Passengers hoping that the low-cost carrier, which has traditionally been a Boeing customer, might be planning to introduce in-fight entertainment (IFE) or connectivity products aren’t in luck, though, as Uğurluteğin explained that while Pegasus is paying close attention to developments in this space, there are no plans in place just yet to invest in such solutions. The overhead screens on the new aircraft will only show advertisements and safety videos, while “the Wi-Fi service provision is dependent on the infrastructure on the ground”.

It seems the door has been left often to potentially changing this IFEC strategy in the future, but if Pegasus does decide to introduce a connectivity service further down the line, it appears that the aircraft already in service won’t be in line for a retrofit. “We believe the Wi-Fi service must be set up when the new aircraft is being purchased as opposed to after the order is made as it is a difficult system to set up afterwards,” Uğurluteğin stated.

He is, however, very clear on the benefits of in-flight connectivity. “While there still is a long way to go before Wi-Fi service provision on board becomes commonplace, it certainly provides comfort for guests and we believe it’s a great service to give guests the opportunity to stay connected during their flight. The service not only increases the quality of flight comfort, but it also helps guests be more productive and make the most of their time on board.”
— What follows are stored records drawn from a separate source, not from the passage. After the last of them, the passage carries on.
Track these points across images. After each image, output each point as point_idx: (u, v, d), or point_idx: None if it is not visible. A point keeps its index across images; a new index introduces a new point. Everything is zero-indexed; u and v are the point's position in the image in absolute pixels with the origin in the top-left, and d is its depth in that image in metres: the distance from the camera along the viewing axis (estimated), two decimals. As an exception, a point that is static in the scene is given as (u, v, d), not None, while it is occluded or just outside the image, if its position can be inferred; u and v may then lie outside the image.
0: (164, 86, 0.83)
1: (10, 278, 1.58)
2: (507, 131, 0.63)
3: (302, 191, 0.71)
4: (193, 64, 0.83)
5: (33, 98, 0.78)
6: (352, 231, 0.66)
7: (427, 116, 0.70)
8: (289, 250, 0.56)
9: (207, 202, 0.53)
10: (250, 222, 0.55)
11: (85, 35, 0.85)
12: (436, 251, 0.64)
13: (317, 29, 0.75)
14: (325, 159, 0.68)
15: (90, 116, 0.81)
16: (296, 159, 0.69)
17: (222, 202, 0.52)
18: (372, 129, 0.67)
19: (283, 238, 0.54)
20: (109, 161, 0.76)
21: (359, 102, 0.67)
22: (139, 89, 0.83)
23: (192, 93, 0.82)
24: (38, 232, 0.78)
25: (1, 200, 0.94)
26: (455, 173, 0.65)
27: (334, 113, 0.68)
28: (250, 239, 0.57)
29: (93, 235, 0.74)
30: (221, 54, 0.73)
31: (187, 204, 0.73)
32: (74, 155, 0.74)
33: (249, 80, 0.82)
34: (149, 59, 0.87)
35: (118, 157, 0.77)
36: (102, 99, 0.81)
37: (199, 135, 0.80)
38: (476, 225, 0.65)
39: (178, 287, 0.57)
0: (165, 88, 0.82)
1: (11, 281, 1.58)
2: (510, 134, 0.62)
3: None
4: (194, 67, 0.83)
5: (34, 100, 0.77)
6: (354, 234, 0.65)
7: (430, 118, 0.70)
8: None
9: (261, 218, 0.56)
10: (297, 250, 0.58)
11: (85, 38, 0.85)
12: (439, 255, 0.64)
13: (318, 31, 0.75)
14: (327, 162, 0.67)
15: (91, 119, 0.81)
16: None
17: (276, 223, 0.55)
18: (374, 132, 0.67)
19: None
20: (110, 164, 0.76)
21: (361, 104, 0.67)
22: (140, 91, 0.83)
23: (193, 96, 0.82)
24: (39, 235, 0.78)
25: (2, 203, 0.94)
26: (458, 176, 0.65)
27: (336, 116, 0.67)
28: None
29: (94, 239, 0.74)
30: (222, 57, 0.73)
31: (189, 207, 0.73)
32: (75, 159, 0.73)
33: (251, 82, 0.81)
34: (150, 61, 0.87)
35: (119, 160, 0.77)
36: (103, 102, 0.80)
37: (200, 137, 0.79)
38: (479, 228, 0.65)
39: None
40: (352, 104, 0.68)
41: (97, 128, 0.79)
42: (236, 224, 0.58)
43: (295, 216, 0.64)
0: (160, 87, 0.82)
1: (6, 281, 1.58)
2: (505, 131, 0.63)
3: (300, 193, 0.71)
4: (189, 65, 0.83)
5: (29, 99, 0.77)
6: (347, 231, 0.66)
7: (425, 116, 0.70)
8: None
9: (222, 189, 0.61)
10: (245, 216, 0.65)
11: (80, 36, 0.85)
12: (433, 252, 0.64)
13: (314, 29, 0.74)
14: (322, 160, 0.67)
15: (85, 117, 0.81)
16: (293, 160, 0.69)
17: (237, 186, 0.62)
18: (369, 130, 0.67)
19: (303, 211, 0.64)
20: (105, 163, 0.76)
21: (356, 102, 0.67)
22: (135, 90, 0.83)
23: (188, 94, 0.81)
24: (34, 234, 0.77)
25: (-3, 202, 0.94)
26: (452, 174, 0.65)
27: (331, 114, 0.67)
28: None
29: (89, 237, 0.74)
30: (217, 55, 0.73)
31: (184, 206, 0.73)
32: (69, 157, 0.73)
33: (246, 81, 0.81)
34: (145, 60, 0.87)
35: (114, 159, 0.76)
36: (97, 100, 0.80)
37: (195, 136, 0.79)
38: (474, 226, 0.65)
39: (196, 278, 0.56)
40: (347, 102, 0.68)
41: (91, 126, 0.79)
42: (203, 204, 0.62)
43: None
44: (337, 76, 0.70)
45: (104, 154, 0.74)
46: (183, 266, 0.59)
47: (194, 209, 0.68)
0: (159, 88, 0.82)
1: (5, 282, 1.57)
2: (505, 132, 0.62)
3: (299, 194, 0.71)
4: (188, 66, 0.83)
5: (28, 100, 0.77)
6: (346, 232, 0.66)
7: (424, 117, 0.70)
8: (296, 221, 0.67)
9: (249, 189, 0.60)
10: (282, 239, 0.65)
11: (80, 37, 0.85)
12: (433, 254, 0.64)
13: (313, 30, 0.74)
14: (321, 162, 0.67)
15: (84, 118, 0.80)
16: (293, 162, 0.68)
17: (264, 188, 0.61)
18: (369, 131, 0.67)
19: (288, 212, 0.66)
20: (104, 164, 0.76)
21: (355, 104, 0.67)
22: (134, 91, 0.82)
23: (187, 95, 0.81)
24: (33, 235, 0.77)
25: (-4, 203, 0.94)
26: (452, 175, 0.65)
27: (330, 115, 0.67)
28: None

Low-cost carrier, high-class connectivity

Pioneering in-flight innovations may be on the back burner for now, but one of Pegasus’ most striking passenger experience selling points is a different kind of connectivity – that which is offered to transfer passengers on the ground – and Uğurluteğin told FTE that this will remain a key focus as the carrier looks to strengthen its low-cost strategy. Unlike most other LCCs (with Vueling being another notable exception), Pegasus offers a genuine transfer/connecting product through its Istanbul Sabiha Gökçen International Airport hub. In fact, more than a quarter of all Pegasus passengers transited through Sabiha Gökçen in 2015.

“Due to Istanbul’s unique geographical positioning, Istanbul Sabiha Gökçen International Airport is advantageous for flying transfer guests,” Uğurluteğin said. “We currently fly to 40 countries and carry an increasing number of transfer guests. Owing to the convenience of the terminal, we have reduced the transit time for guests flying an international route and connecting to another international destination to just 20 minutes. Additionally, we offer fast processing options at our kiosks alongside the transfer check-in desks located at Istanbul Sabiha Gökçen Airport for guests who are unable to check-in to their connecting flight at their departure point. Furthermore, with Turkey’s new e-visa system, we now provide our guests an easier option than ever to enter Turkey at the airport.”

He continued: “Our supervisors on-site swiftly assist our transfer guests to locate and go to their respective gates. Transit baggage is transferred from the airport of departure to the airport of arrival without having to be picked up by the guests at Istanbul Sabiha Gökçen Airport. For any longer waiting times in between flights we make this wait much smoother through our lounge access agreement with the terminal that offers special rates for our guests.”

Furthermore, if a connecting flight is missed, passengers are offered complimentary food and drink, and booked onto the next available flight through the Pegasus Hotel Desk service. If a flight is not immediately available, they are offered complimentary accommodation. Not bad for a low-cost carrier.

With growth again on the agenda for 2016, Pegasus Airlines is determined to prove that it can raise its passenger experience standards both in-flight and on the ground.